Zugunglück in Daillens VD«Die Dämpfe waren schlimmer als Tränengas»
Bei der Bergung der verunglückten Güterzüge sei die Sicherheit zu kurz gekommen, sagt ein Arbeiter. Die Polizei will hingegen alles Nötige unternommen haben.
«Als wir am Montag an die Unfallstelle kamen, arbeiteten wir zunächst ohne jeden Schutz», sagt Remo G.* Der an den Aufräumarbeiten beteiligte Arbeiter erhebt schwere Vorwürfe an die Verantwortlichen vor Ort. Es sei alles total chaotisch und die Schutzmassnahmen anfangs minim gewesen. Man habe mehrere Stunden so gearbeitet und sei in der Nähe der verunglückten Wagen ohne Schutzanzug und Atemmaske herumgelaufen.
«Plötzlich mussten alle Schutzanzüge anziehen»
Es seien zahlreiche Arbeiter vor Ort gewesen, bei denen ebenfalls keine Schutzvorkehrungen getroffen worden seien. «Nur die Feuerwehrleute direkt bei den Waggons waren richtig angezogen.» G. beschreibt die Situation als unerträglich und extrem gefährlich. «Der Geruch von chemischen Dämpfen war richtig grob, schlimmer als eine Wolke Tränengas, mir wurde kotzübel.»
Erst nach mehreren Stunden habe es einen Aufruhr gegeben und alle hätten in die medizinische Kontrolle gemusst.
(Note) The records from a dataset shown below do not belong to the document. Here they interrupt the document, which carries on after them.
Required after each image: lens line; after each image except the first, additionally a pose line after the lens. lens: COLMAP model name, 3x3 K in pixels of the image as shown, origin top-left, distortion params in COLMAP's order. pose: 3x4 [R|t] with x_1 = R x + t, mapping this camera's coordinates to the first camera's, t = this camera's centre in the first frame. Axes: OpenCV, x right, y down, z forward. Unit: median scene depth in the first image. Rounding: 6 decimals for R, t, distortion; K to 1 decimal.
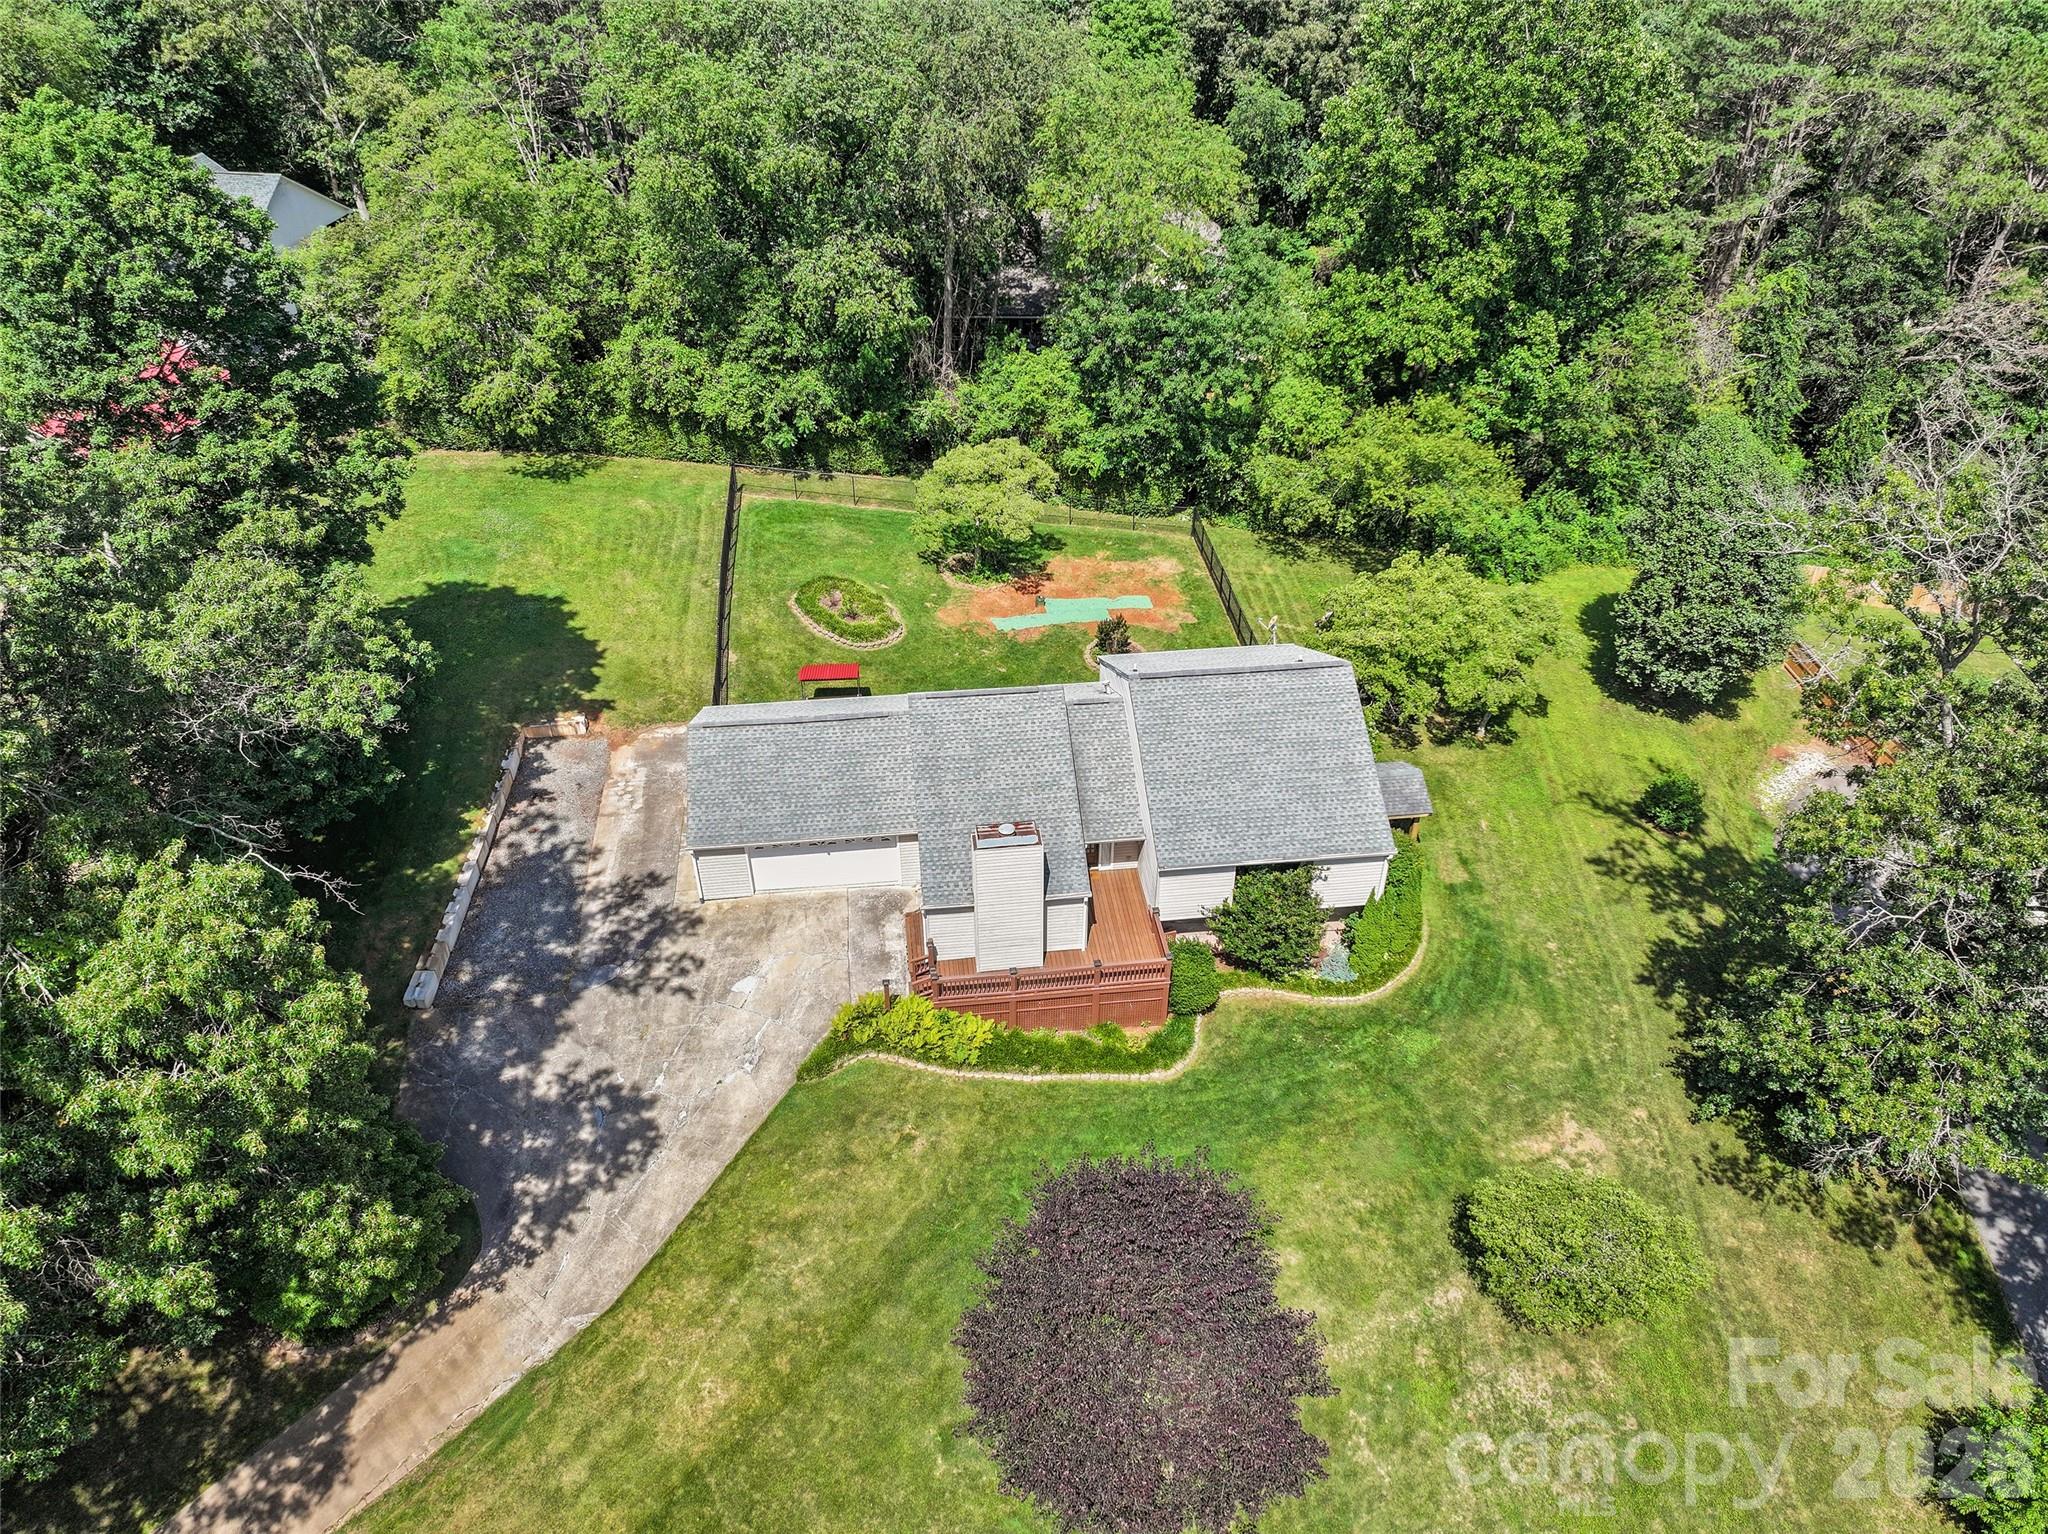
lens RADIAL K [[1443.9, 0, 1030.4], [0, 1443.9, 768.7], [0, 0, 1]] dist [0.000039, 0.011923]
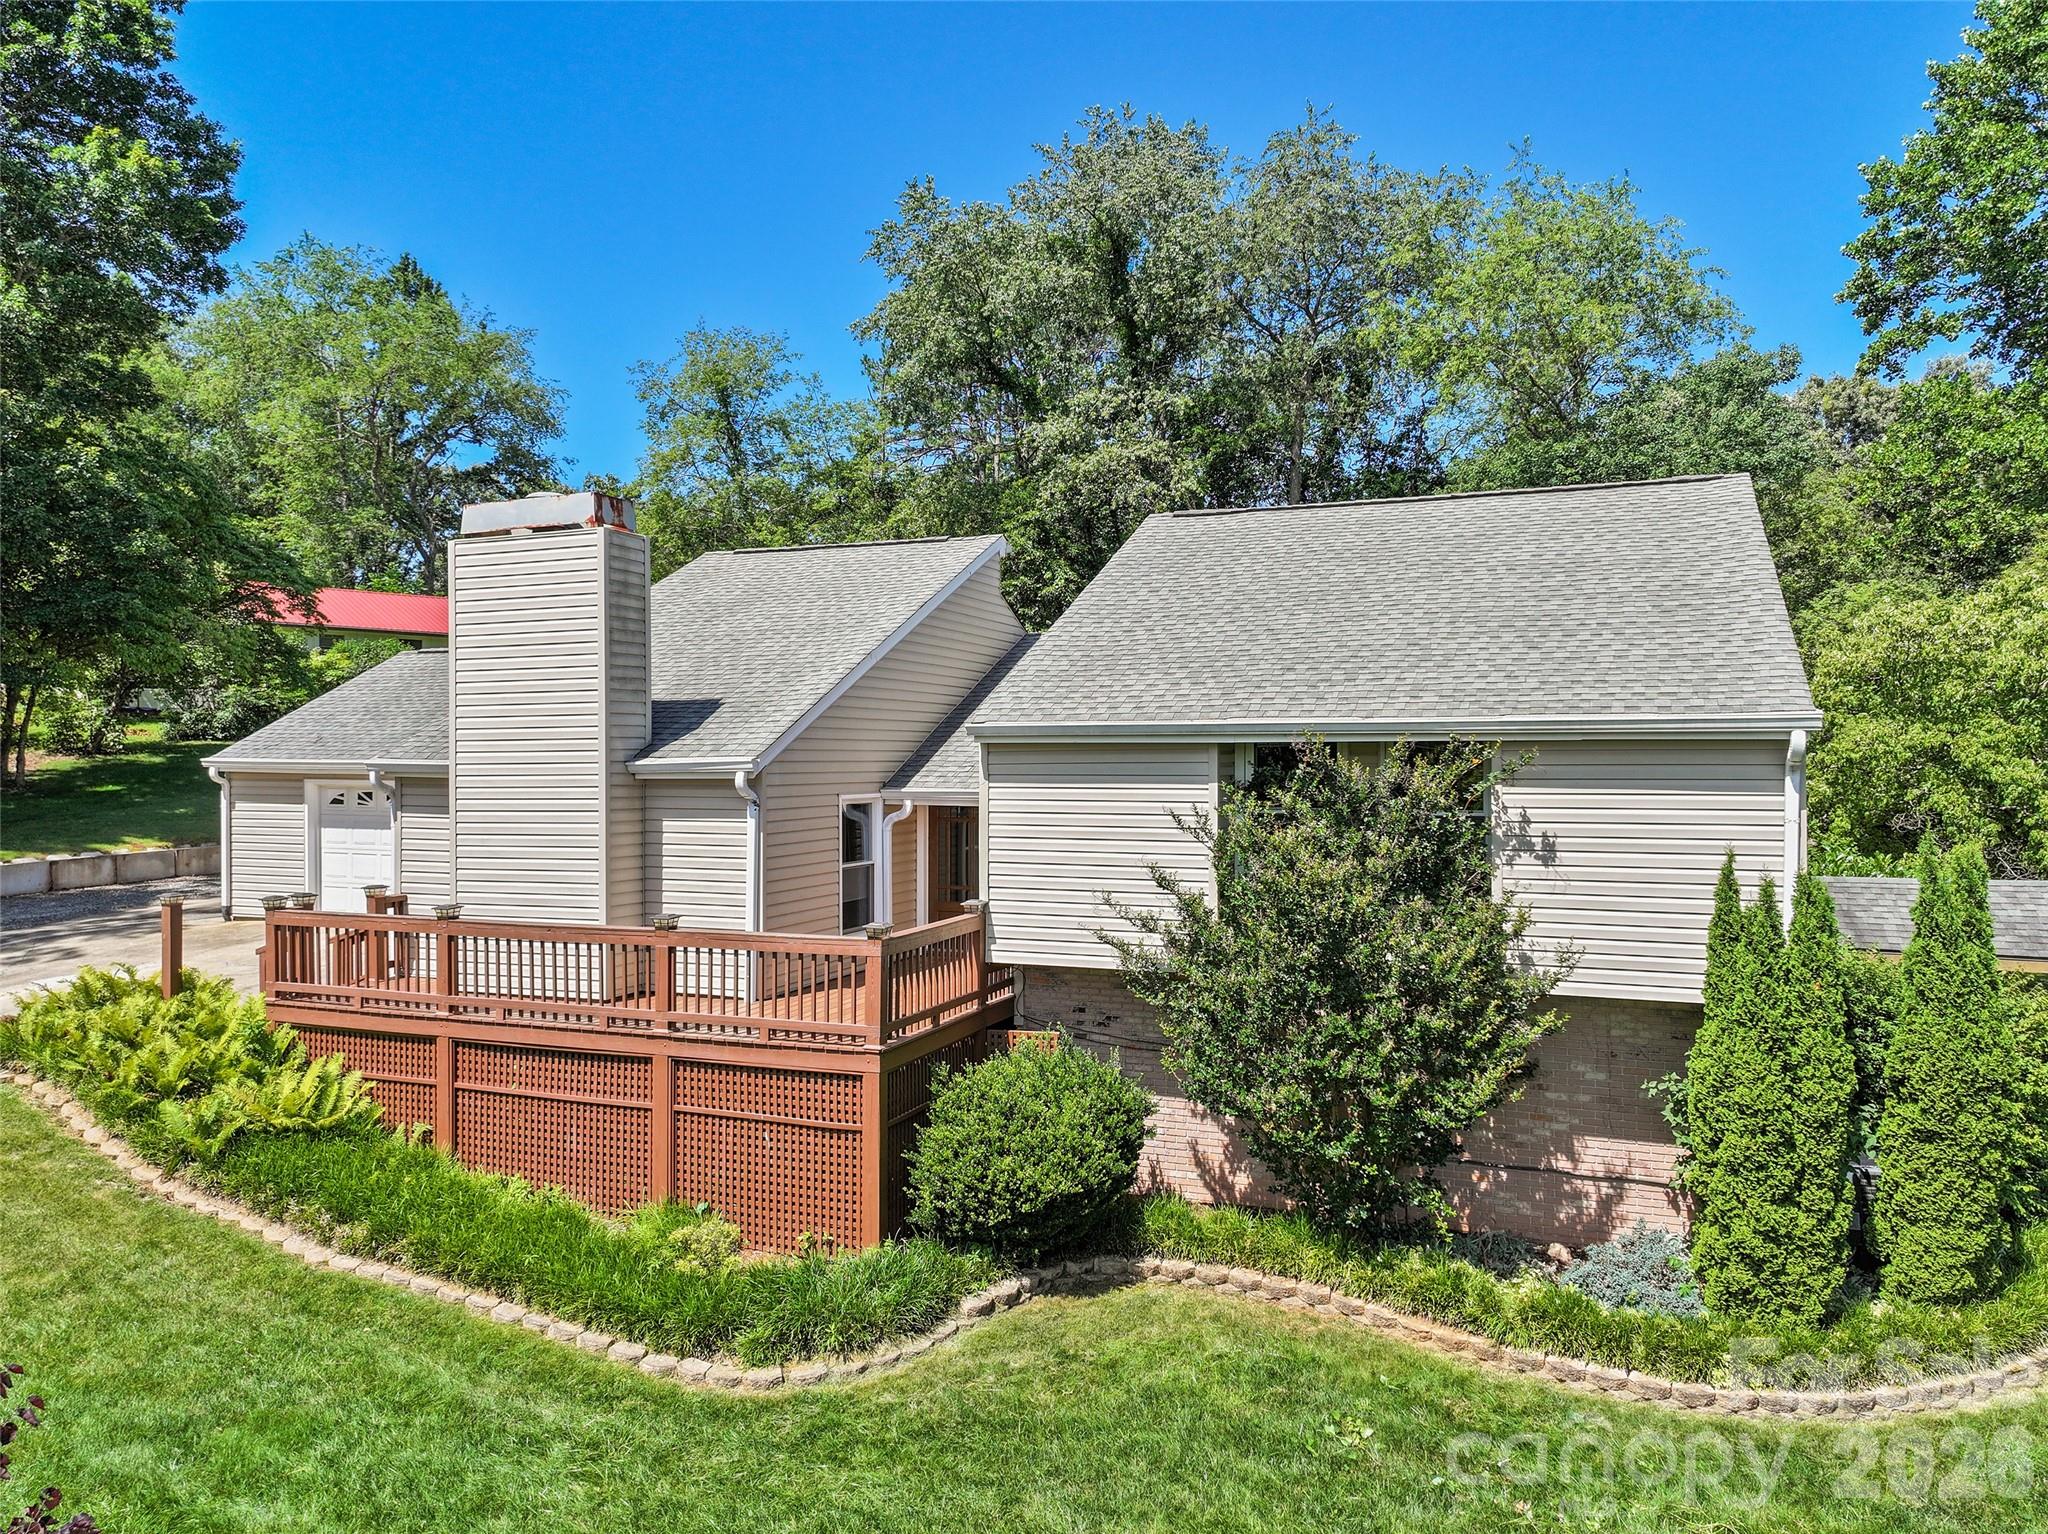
lens RADIAL K [[1443.9, 0, 1029.5], [0, 1443.9, 770.7], [0, 0, 1]] dist [0.000039, 0.011923]
pose [[0.877771, -0.000199, -0.479081, 0.250921], [-0.286397, 0.801423, -0.525069, 0.238443], [0.384051, 0.598098, 0.703409, 0.763982]]
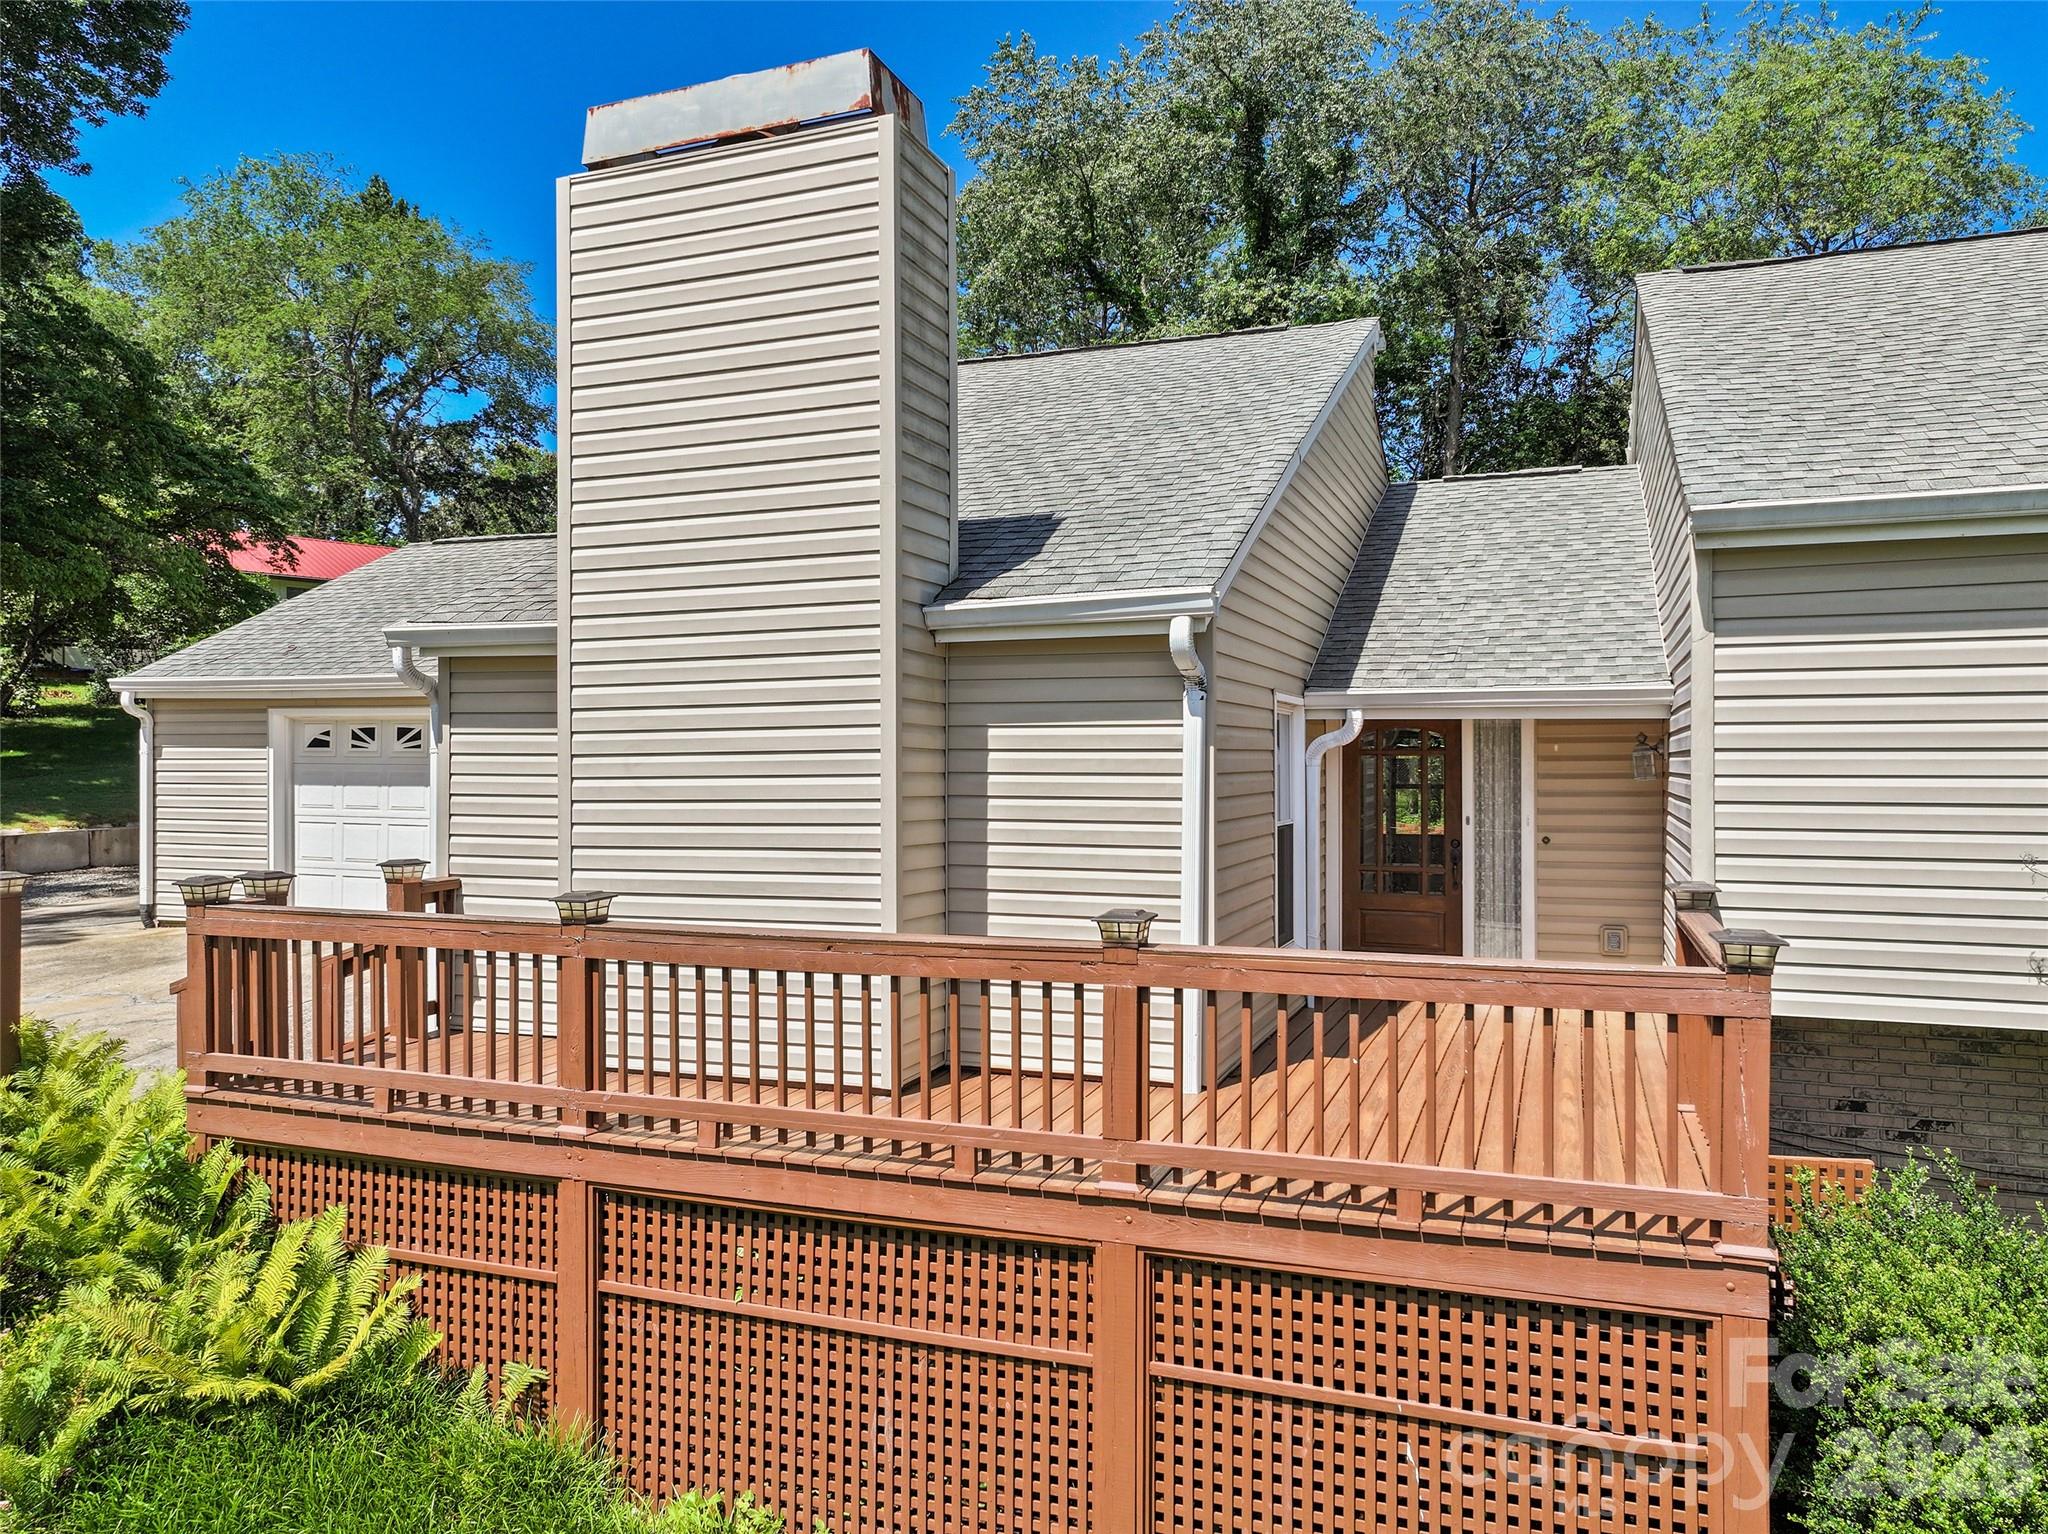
lens RADIAL K [[1443.9, 0, 1032.7], [0, 1443.9, 765.1], [0, 0, 1]] dist [0.000039, 0.011923]
pose [[0.888047, -0.002482, -0.459746, 0.095434], [-0.275467, 0.797743, -0.536400, 0.187969], [0.368091, 0.602993, 0.707749, 0.860673]]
Darauf seien mehrere Arbeiter ins Spital geschickt worden. Alle anderen hätten Schutzanzüge und Atemmasken anziehen müssen.
Keine Spezialisten vor Ort
Trotz diesen ersten Vorkehrungen seien die Arbeiten insgesamt immer noch völlig chaotisch abgelaufen. Es habe geheissen, Spezialisten von der SBB kämen, um bei der Bergung zu helfen. Dies sei aber nicht der Fall gewesen.
So habe eine Bergungsfirma unwissentlich einen Zisternenwagen wieder auf die Gleise gestellt, der immer noch rund 2000 Liter Salzsäure enthielt und offen war. «Wäre da etwas schiefgelaufen, hätte das für viele böse enden können.»
«Die Sicherheitsperimeter wurden laufend verschoben»
Die Waadtländer Polizei bestätigt, dass die Arbeiter am Montagabend anfangs ohne Atemschutz am Unfallort in Daillens waren. «Wir hatten die Unfallstelle in verschiedene Perimeter eingeteilt – solche, in denen Atemschutz getragen werden muss, und solche ohne», sagt Mediensprecher Philippe Jaton. Im Lauf des Montagabends hätten diese Sicherheitsperimeter laufend verschoben werden müssen. «Einerseits regnete es und die Flüssigkeit verstärkte die Dämpfe, andererseits wurden Wagen und Erde bewegt und dadurch weitere Dämpfe freigesetzt.»
Darauf habe man die Perimeter vergrössert, in denen mit Atemschutz gearbeitet werden musste. Zudem habe man zwölf Personen zur Kontrolle zu den Sanitätern geschickt. «Sechs davon wurden zur Sicherheit ins Spital gebracht.» Einige seien danach aber wieder zur Unfallstelle zurückgekommen, um zu arbeiten. Jaton betont: «Wir haben alles Nötige unternommen, um die Sicherheit der Arbeiter zu gewährleisten, und haben die Massnahmen ständig angepasst.»